Mais ces objets historiques finiront par retourner à Saint-Jérôme un jour, à HAL, indique-t-elle. « En fait, les objets ne t’appartiennent pas. C’est un peu comme quand tu as une maison ancienne. Tu es le gardien pendant un certain temps, et c’est tout. L’objet reste, mais toi, tu t’en vas. »
Les fables du Nord
Dominique Beauregard est aussi une artiste peintre reconnue dans la région. Le curé Labelle et la colonisation sont de grandes sources d’inspiration pour son art. « J’avais le goût de parler de ce que j’ai lu, de ce que je sais. Et il y a encore plein de choses que j’aimerais dire. » Peintes à l’acrylique et avec une finition qui leur donne du relief, ses toiles représentent les personnages en animaux et utilisent beaucoup le symbolisme pour raconter une scène.

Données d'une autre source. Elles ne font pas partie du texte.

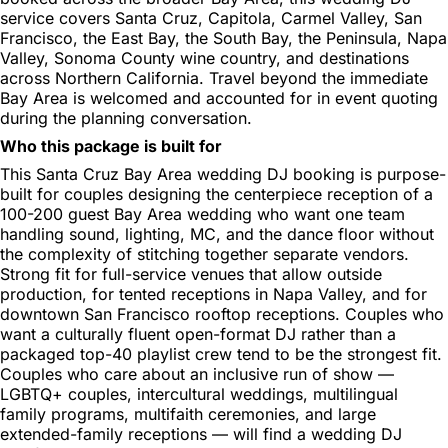
service covers Santa Cruz, Capitola, Carmel Valley, San
Francisco, the East Bay, the South Bay, the Peninsula, Napa
Valley, Sonoma County wine country, and destinations
across Northern California. Travel beyond the immediate
Bay Area is welcomed and accounted for in event quoting
during the planning conversation.
Who this package is built for
This Santa Cruz Bay Area wedding DJ booking is purpose-
built for couples designing the centerpiece reception of a
100-200 guest Bay Area wedding who want one team
handling sound, lighting, MC, and the dance floor without
the complexity of stitching together separate vendors.
Strong fit for full-service venues that allow outside
production, for tented receptions in Napa Valley, and for
downtown San Francisco rooftop receptions. Couples who
want a culturally fluent open-format DJ rather than a
packaged top-40 playlist crew tend to be the strongest fit.
Couples who care about an inclusive run of show —
LGBTQ+ couples, intercultural weddings, multilingual
family programs, multifaith ceremonies, and large
extended-family receptions — will find a wedding DJ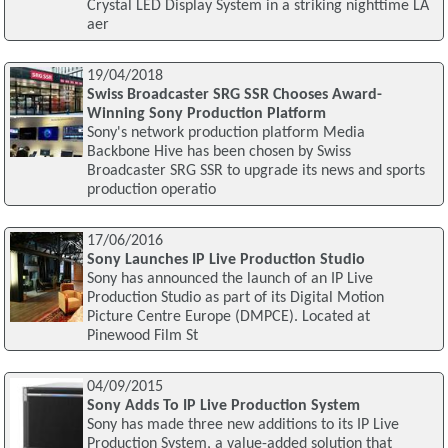
Crystal LED Display System in a striking nighttime LA
aer
19/04/2018
Swiss Broadcaster SRG SSR Chooses Award-
Winning Sony Production Platform
Sony's network production platform Media
Backbone Hive has been chosen by Swiss
Broadcaster SRG SSR to upgrade its news and sports
production operatio
17/06/2016
Sony Launches IP Live Production Studio
Sony has announced the launch of an IP Live
Production Studio as part of its Digital Motion
Picture Centre Europe (DMPCE). Located at
Pinewood Film St
04/09/2015
Sony Adds To IP Live Production System
Sony has made three new additions to its IP Live
Production System, a value-added solution that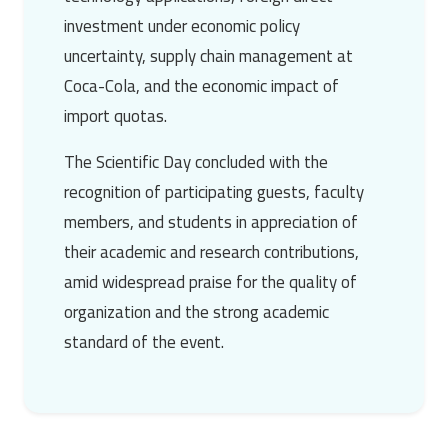
investment under economic policy
uncertainty, supply chain management at
Coca-Cola, and the economic impact of
import quotas.
The Scientific Day concluded with the
recognition of participating guests, faculty
members, and students in appreciation of
their academic and research contributions,
amid widespread praise for the quality of
organization and the strong academic
standard of the event.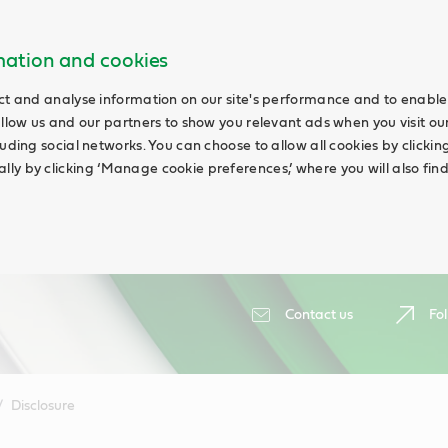
rmation and cookies
ct and analyse information on our site's performance and to enable 
allow us and our partners to show you relevant ads when you visit our
uding social networks. You can choose to allow all cookies by clicking 
ly by clicking ‘Manage cookie preferences,’ where you will also fin
Contact us
Fol
Disclosure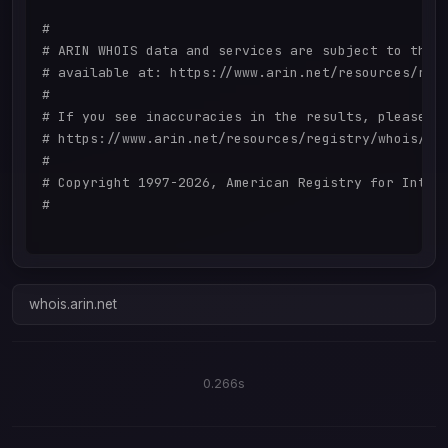
#

# ARIN WHOIS data and services are subject to the T
# available at: https://www.arin.net/resources/regi
#

# If you see inaccuracies in the results, please re
# https://www.arin.net/resources/registry/whois/ina
#

# Copyright 1997-2026, American Registry for Intern
#

whois.arin.net
0.266s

« J’aime les animaux. Même quand j’étais bédéiste, je faisais ça. Et j’ai toujours dessiné », raconte l’artiste. Bédéiste est d’ailleurs sa première carrière, qu’elle a pratiqué pendant un ou deux ans. « Je n’ai pas percé. À part Croc, il n’y avait pas beaucoup de débouchés. Donc je suis allée en graphisme. »

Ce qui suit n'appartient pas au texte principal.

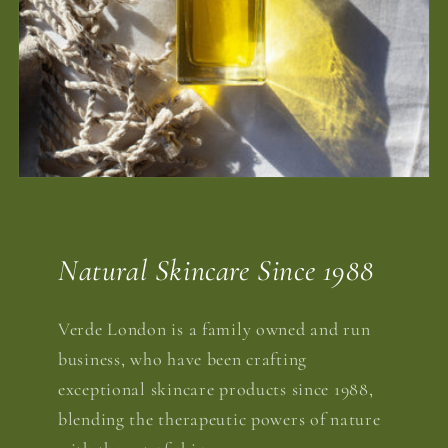
Natural Skincare Since 1988
Verde London is a family owned and run
business, who have been crafting
exceptional skincare products since 1988,
blending the therapeutic powers of nature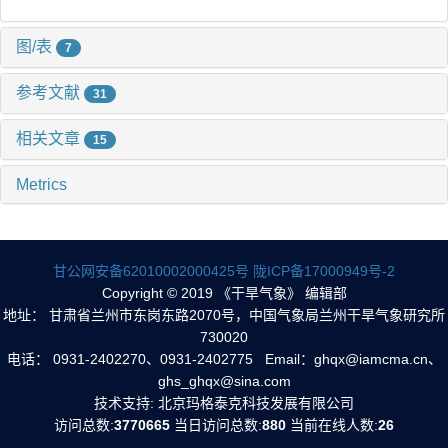
图/表
7
参考文献
31
相关文章
15
Metrics
甘公网安备62010002000425号
陇ICP备17000949号-2
Copyright © 2019 《干旱气象》 编辑部
地址： 甘肃省兰州市东岗东路2070号，中国气象局兰州干旱气象研究所
730020
电话： 0931-2402270、0931-2402775 Email：ghqx@iamcma.cn、
ghs_ghqx@sina.com
技术支持: 北京玛格泰克科技发展有限公司
访问总数:
3770665
当日访问总数:
880
当前在线人数:
26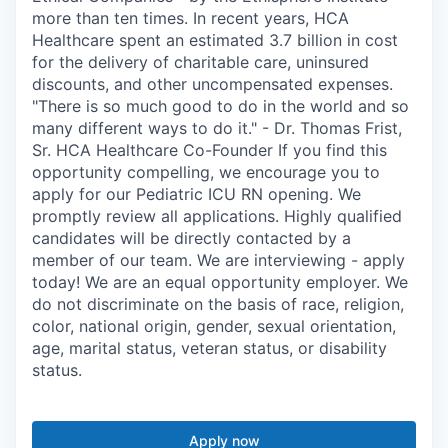
more than ten times. In recent years, HCA
Healthcare spent an estimated 3.7 billion in cost
for the delivery of charitable care, uninsured
discounts, and other uncompensated expenses.
"There is so much good to do in the world and so
many different ways to do it." - Dr. Thomas Frist,
Sr. HCA Healthcare Co-Founder If you find this
opportunity compelling, we encourage you to
apply for our Pediatric ICU RN opening. We
promptly review all applications. Highly qualified
candidates will be directly contacted by a
member of our team. We are interviewing - apply
today! We are an equal opportunity employer. We
do not discriminate on the basis of race, religion,
color, national origin, gender, sexual orientation,
age, marital status, veteran status, or disability
status.
Apply now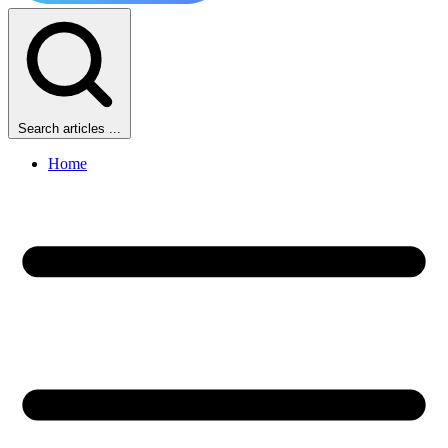
Search articles ...
Home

Avec ses pinceaux, Mme Beauregard transforme les belles histoires des pays d’en haut en fables animalières, ce qui leur donne un « aspect théâtral ». Le colon est souvent représenté comme un renard. « Un renard, c’est futé, rusé. Ça se débrouille. » Le curé Labelle, quant à lui, est un ours. « C’est le roi du Nord ! Le roi de la forêt, qui parcourt un très grand territoire. Je trouvais que ça lui allait bien. » Elle s’amuse aussi à cacher des détails dans ses toiles, ce qui les rend plus riches si on prend le temps de les observer.
Raconter
L’artiste a aussi fait le tour des Laurentides avec ses toiles, durant son exposition Les Stations du curé Labelle. Le projet a été lancé lorsque le gouvernement du Québec a désigné le curé Labelle comme personnage historique, en 2016. Mme Beauregard s’est ensuite rendue « un peu partout » pendant 1 an et demi, pour présenter ses oeuvres et donner des conférences. « C’était un calvaire ! », lance avec humour celle qui n’aime pas parler en public. « Je peux te dire que les stations, je les comptais ! »

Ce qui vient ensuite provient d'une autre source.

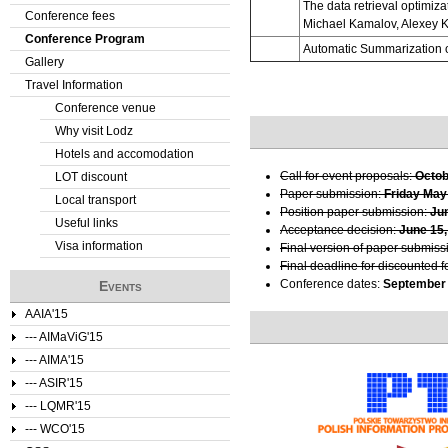
The data retrieval optimiz
Conference fees
Michael Kamalov, Alexey K
e
Conference Program
Automatic Summarization o
Gallery
r
Travel Information
e
Conference venue
Why visit Lodz
Hotels and accomodation
Call for event proposals:
Octob
LOT discount
Paper submission:
Friday May
Local transport
Position paper submission:
Ju
Useful links
Acceptance decision:
June 15,
Visa information
Final version of paper submiss
Final deadline for discounted f
Conference dates:
September 
Events
AAIA'15
--- AIMaViG'15
--- AIMA'15
--- ASIR'15
--- LQMR'15
--- WCO'15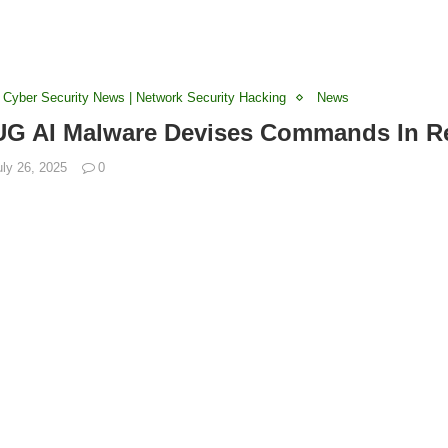
 Cyber Security News | Network Security Hacking
News
 AI Malware Devises Commands In Re
uly 26, 2025
0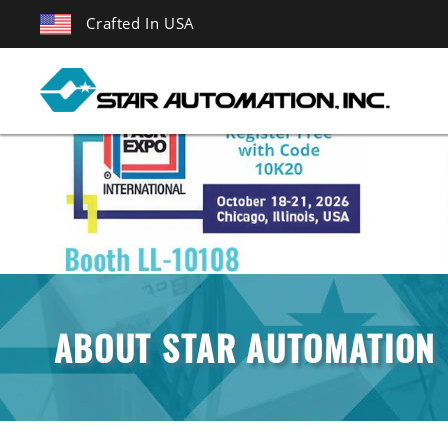
Crafted In USA
ABOUT STAR AUTOMATION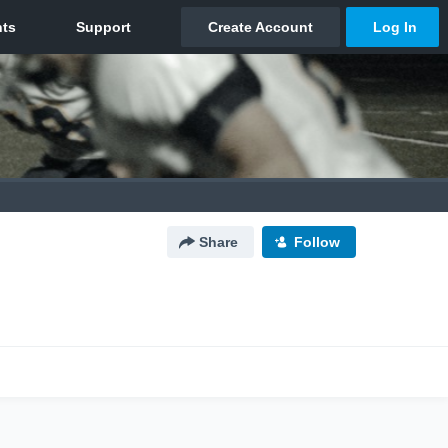
Share
Follow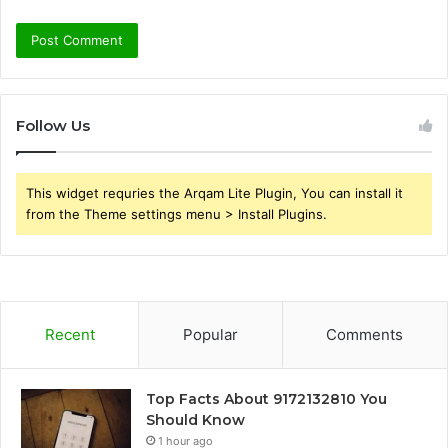
Follow Us
This widget requries the Arqam Lite Plugin, You can install it
from the Theme settings menu > Install Plugins.
Recent
Popular
Comments
Top Facts About 9172132810 You
Should Know
1 hour ago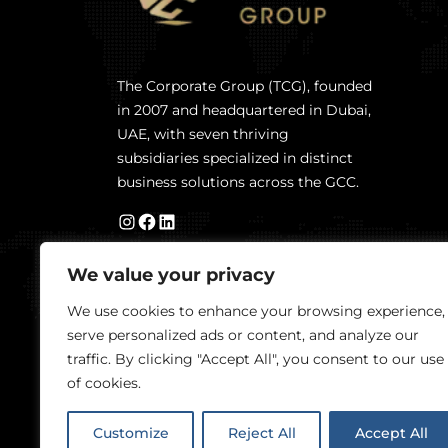
The Corporate Group (TCG), founded
in 2007 and headquartered in Dubai,
UAE, with seven thriving
subsidiaries specialized in distinct
business solutions across the GCC.
We value your privacy
We use cookies to enhance your browsing experience,
serve personalized ads or content, and analyze our
traffic. By clicking "Accept All", you consent to our use
of cookies.
Customize
Reject All
Accept All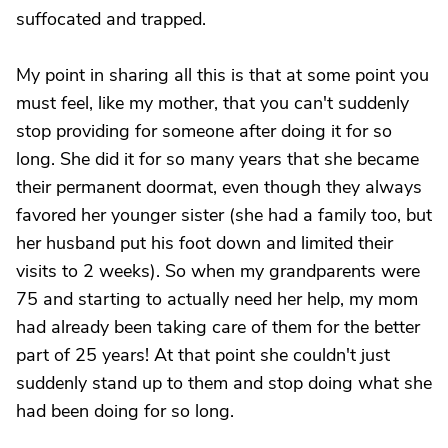
suffocated and trapped.
My point in sharing all this is that at some point you
must feel, like my mother, that you can't suddenly
stop providing for someone after doing it for so
long. She did it for so many years that she became
their permanent doormat, even though they always
favored her younger sister (she had a family too, but
her husband put his foot down and limited their
visits to 2 weeks). So when my grandparents were
75 and starting to actually need her help, my mom
had already been taking care of them for the better
part of 25 years! At that point she couldn't just
suddenly stand up to them and stop doing what she
had been doing for so long.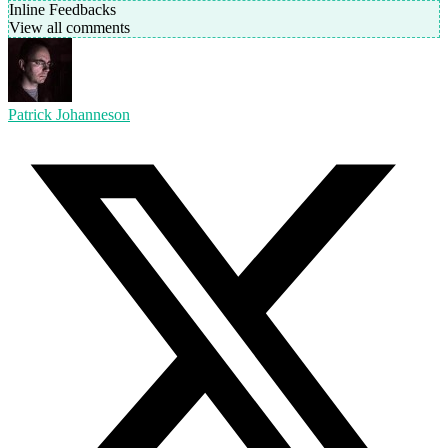
Inline Feedbacks
View all comments
Patrick Johanneson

Elle parle cependant avec plus t’enthousiasme de sa collaboration avec la série Les Pays d’en haut, diffusée à Radio-Canada de 2016 à 2021. « Le producteur est venu ici, avec Pierre Grignon, le filleul de Claude-Henri Grignon. Il m’a demandé : “Qui tu verrais comme curé Labelle ?” Et je lui avais dit : Antoine Bertrand ! [rires] »
Elle a aussi conseillé l’auteur de la série, Gilles Desjardins, pour des anecdotes, et la costumière pour des détails.